I can accept & welcome my dogs imperfections, but mine .. not so much.

How do you set goals and reach for success and not let failure get in your way? I love more casual route of 'lets see where we go', but that makes planning my route a bit difficult...:no::no::no:

You know, now it is I am taking online classes. But the other students videos are more 'polished' than mine, so now I figure I need to do the homework AND make my videos nicer LOL :doh: You know subtitles and nice transitions .. really. So now I do have a goal I guess - to learn how to make nice movies for submission to class!


----------



## Loisiana (Jul 29, 2009)

I don't like to set goals with specific time limits, or one-shot deals. For me that's too much pressure. I like long term goals that will challenge me but that I think I can reasonably obtain with enough hard work and a bit of luck. For Flip I have always had three major concrete goals to hopefully reach during his career: OTCH, OBHF, and to qualify for an NOI. We still have a LONG way to go before we reach any of those, but every training session, every trial entry is based on helping us someday get there.


----------



## Stretchdrive (Mar 12, 2011)

Sometimes what is perceived as failure is actually a step towards success.

I wouldn't worry about my videos compared to others. Who cares, they are just videos. It is the training that matters.


----------



## boomers_dawn (Sep 20, 2009)

I have low expectations, that way I'm never disappointed :lol:

I am perfectionistic at work, but not outside of work. After work, it's all about balance.

I've watched someone train who has a word for every move her dog makes. I think there are separate commands for each foot. I've seen them spend one whole hour trying to get the poor thing to do the first step of the figure 8 the way she wanted it.
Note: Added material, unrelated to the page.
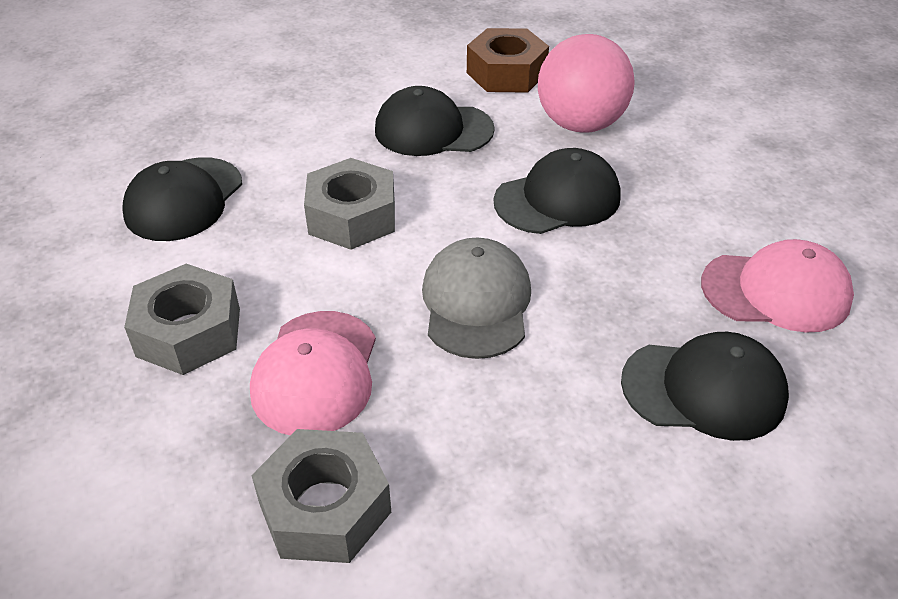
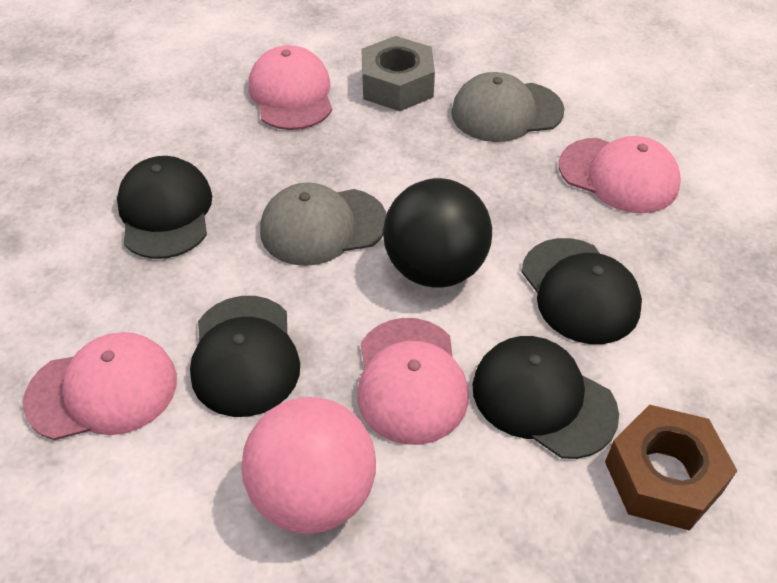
black ball: none = 0 -> [383,178,492,287] = 1
grey cap: [422,238,531,359] = 1 -> [260,182,386,266] [451,72,564,142] = 2
grey nut: [124,264,240,375] [251,429,391,563] [304,158,395,250] = 3 -> [361,36,435,111] = 1
pink cap: [250,311,376,435] [701,239,854,333] = 2 -> [23,332,177,440] [249,45,332,130] [357,318,469,445] [559,136,681,214] = 4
That's not what I want for my dogs. I want balance.

What do YOU want? Maybe that can be a starting point for your goals; then make the goals one foot in front of the other.

Don't forget to have fun ... and go easy on yourself, People who work full time, have 4 dogs, a clean house, and chores to do are already doing a great job !! People making nice videos must have a lot more time on their hands and probably more help.


----------



## Loisiana (Jul 29, 2009)

boomers_dawn said:


> Don't forget to have fun ... and go easy on yourself, People who work full time, have 4 dogs, a clean house, and chores to do are already doing a great job !! People making nice videos must have a lot more time on their hands and probably more help.


Dog training is definitely a higher priority than cleaning house here! :uhoh:


----------



## Stretchdrive (Mar 12, 2011)

Loisiana said:


> Dog training is definitely a higher priority than cleaning house here! :uhoh:


It was here for a while too, but it got to the point where it was getting too messy.


----------



## AmberSunrise (Apr 1, 2009)

Hey look  Subtitles !! And yes, stationary turns and those crosses are just weird to me.


----------



## Titan1 (Jan 19, 2010)

Sharon, You watched my videos.. rofl.. I don't really care what other people think. As long as we are having fun and Titan is enjoying it.. I am along for the ride.. What is really hard for me is to watch other people with their puppies and they are so far along... Mine not so much.. he is a very immature boy that is slowly coming around and it is a lesson in patience...Don't compare of judge your puppies by anyone else measurement. Relax and enjoy.


----------